SpaceX announced that it was not going to carry out the high-altitude test of its SN15 Starship prototype recently. The test had been scheduled to occur on Friday, April 30. SpaceX didn’t indicate why it canceled the test, and it’s expected to conduct the test early next week, but that is unconfirmed.
The high-altitude test is seen as one of the most significant challenges to the Starship prototype testing program. To conduct the high-altitude test requires the prototype to be fueled and launched and then traveled to a high-altitude where it will perform a “belly flop” maneuver to turn over and attempt to come back to Earth. When the spacecraft returns to Earth, the goal is to land vertically for reuse in the future.

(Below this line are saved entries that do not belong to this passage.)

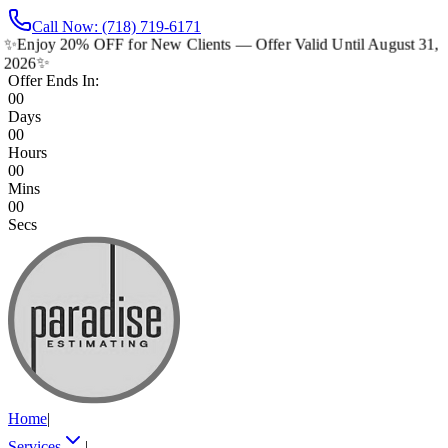
Call Now: (718) 719-6171
✨
Enjoy 20% OFF for New Clients — Offer Valid Until August 31,
2026
✨
Offer Ends In:
00
Days
00
Hours
00
Mins
00
Secs
Home
|
Services
|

So far, tests of the prototype rocket haven’t gone exactly as SpaceX hoped. One prototype has successfully landed vertically, only to explode a few minutes later. The last test that SpaceX conducted on a Starship prototype happened on Monday, April 26. During that test, the prototype was put through launch preparations and remained tethered to the ground as it fired its engines.
The purpose of that test was to allow SpaceX engineers to ensure the rocket was functioning as expected. Typically SpaceX CEO Elon Musk will take to Twitter and check details on testing, but he hasn’t said anything so far about what caused the delay. The last time we heard from Musk was on April 26 when he said the SN15 Prototype was ready for its static fire testing.
Roads in the area around SpaceX’s testing facility have remained closed, indicating that the high-altitude test will happen soon. If the test were delayed too long, presumably, the roads would have been reopened.